EXERCISE PROMPT
Copy out the part of the passage on fall-related vertebral fractures that begins at "Preventing Fall Related" and stops after "during a fall.".

EXCERPTED TEXT

▼

Preventing Fall Related Vertebrtal Fractures

It is suggested that 30 percent of vertebral compression fractures in persons with osteoporosis is due to falling.
Compliant flooring may be a promising way to reduce impact force during a fall and reduce vertebral fracture risk during a fall.

Previous studies have shown that peak impact backward forces are 6.4 to 9.0 times body weight in a fall onto a bare floor. Elderly male lower thoracic and upper lumbar spines have been shown to fracture at loads of 3009 to 4150 Newtons at 6.5 milimeters per second.

The authors of the study evaluated forces generated in staged falls of 11 healthy young males onto various surfaces. The falls were considered worst case. This means that they were not allowed to absorb the impact of the fall by using their arms, or by rolling. The subjects were trained to fall from a vertical position directly onto their buttocks. A force plate on the floor where the buttocks landed was used to measure the force of the fall.

▲

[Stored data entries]

▼

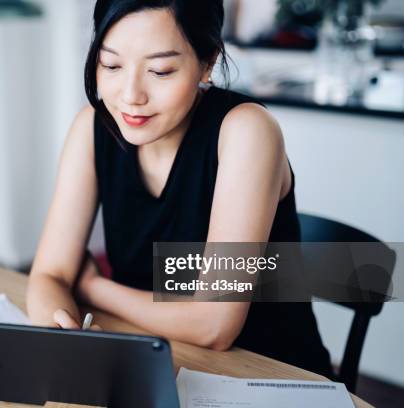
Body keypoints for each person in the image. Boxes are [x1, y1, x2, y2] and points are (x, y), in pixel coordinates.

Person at [26, 0, 333, 378]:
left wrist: (92, 287)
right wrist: (61, 335)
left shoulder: (245, 131)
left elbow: (215, 325)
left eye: (160, 70)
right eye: (111, 65)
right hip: (153, 359)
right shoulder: (92, 127)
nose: (131, 95)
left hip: (266, 375)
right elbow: (48, 275)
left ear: (207, 63)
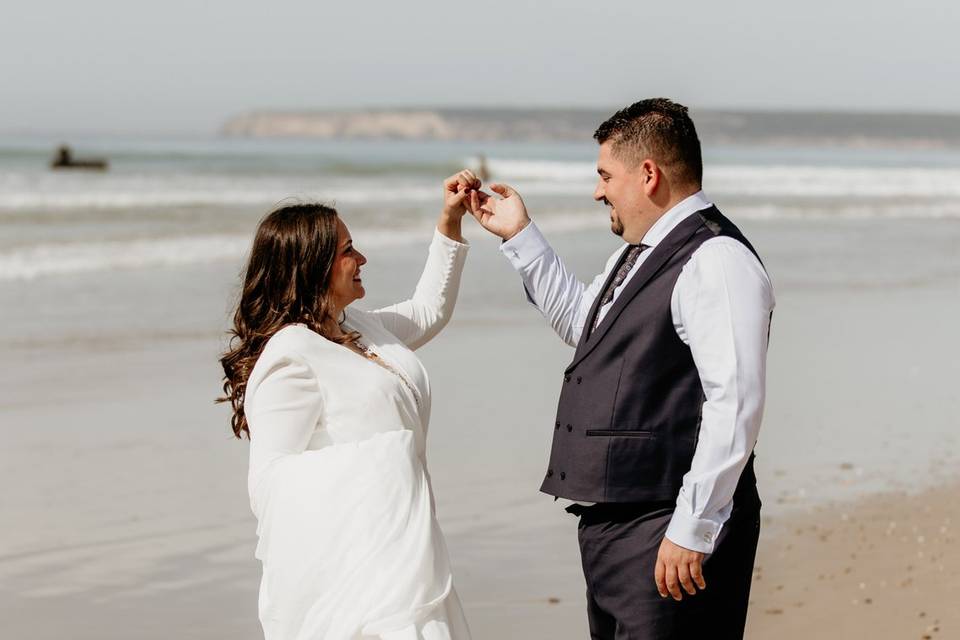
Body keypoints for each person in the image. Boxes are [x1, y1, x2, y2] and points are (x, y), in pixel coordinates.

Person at [466, 98, 774, 639]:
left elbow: (737, 402)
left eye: (605, 175)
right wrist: (520, 236)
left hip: (666, 527)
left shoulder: (716, 259)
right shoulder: (634, 255)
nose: (598, 190)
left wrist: (693, 527)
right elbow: (585, 327)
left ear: (649, 174)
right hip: (620, 527)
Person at [219, 170, 481, 639]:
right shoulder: (290, 356)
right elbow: (270, 484)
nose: (362, 258)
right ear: (312, 265)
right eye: (346, 251)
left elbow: (428, 310)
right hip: (360, 580)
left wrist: (449, 220)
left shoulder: (359, 328)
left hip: (407, 555)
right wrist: (385, 466)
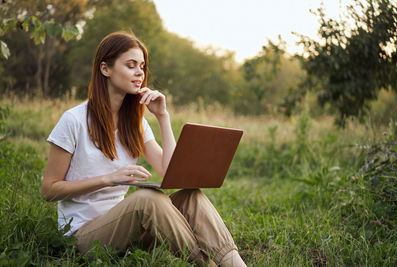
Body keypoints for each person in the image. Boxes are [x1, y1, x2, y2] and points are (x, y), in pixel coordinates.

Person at [41, 31, 246, 267]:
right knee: (147, 199)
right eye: (130, 65)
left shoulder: (136, 124)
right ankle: (205, 264)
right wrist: (108, 179)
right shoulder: (74, 120)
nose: (140, 72)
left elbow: (170, 173)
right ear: (105, 69)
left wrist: (162, 117)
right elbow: (49, 189)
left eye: (142, 66)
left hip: (126, 230)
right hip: (83, 238)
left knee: (191, 196)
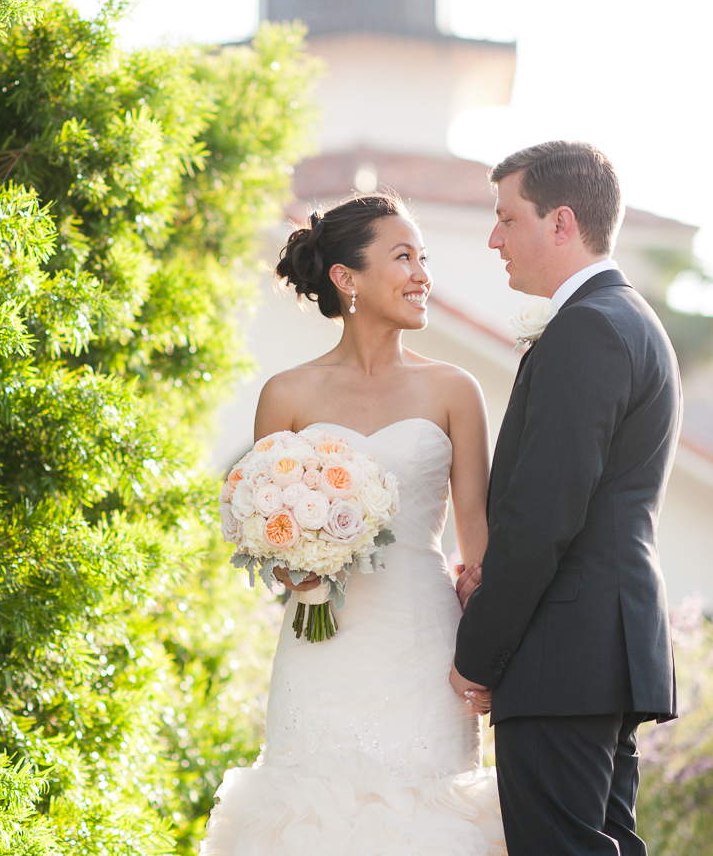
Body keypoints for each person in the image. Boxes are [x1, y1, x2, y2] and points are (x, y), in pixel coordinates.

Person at [202, 192, 506, 855]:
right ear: (347, 279)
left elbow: (476, 540)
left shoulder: (455, 389)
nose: (423, 274)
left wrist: (485, 652)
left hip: (424, 645)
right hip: (321, 646)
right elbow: (266, 536)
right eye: (403, 257)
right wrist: (298, 561)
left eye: (424, 258)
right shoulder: (287, 394)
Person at [450, 141, 680, 856]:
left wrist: (478, 653)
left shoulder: (587, 329)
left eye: (506, 218)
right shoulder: (624, 318)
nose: (493, 238)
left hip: (563, 655)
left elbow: (542, 515)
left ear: (559, 223)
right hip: (597, 649)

▲

SOLVED PROBLEM
Preventing Fall Related Vertebrtal Fractures

It is suggested that 30 percent of vertebral compression fractures in persons with osteoporosis is due to falling.
Compliant flooring may be a promising way to reduce impact force during a fall and reduce vertebral fracture risk during a fall.